*Material for this task*
□ □ □

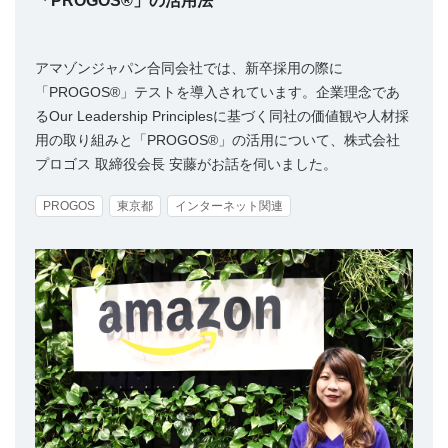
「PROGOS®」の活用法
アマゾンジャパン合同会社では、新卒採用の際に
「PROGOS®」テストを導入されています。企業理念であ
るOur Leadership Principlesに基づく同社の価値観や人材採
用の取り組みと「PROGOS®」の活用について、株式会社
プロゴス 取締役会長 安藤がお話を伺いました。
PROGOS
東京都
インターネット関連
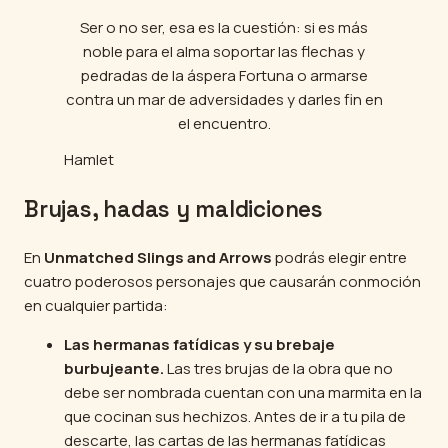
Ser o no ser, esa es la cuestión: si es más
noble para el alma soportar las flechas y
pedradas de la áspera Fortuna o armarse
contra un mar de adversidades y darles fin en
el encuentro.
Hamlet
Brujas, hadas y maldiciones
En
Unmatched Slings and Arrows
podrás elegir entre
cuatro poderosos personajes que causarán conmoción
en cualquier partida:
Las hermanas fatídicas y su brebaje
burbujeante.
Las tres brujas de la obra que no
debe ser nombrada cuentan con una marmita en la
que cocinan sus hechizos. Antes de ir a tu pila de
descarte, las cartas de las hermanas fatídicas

□ □ □

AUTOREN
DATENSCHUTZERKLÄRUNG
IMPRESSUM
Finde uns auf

□ □ □

In the listing above, find the line containing "burbujeante." and the line containing "descarte, las cartas", then quote both, plus every line between them, exactly as written.

burbujeante.
Las tres brujas de la obra que no
debe ser nombrada cuentan con una marmita en la
que cocinan sus hechizos. Antes de ir a tu pila de
descarte, las cartas de las hermanas fatídicas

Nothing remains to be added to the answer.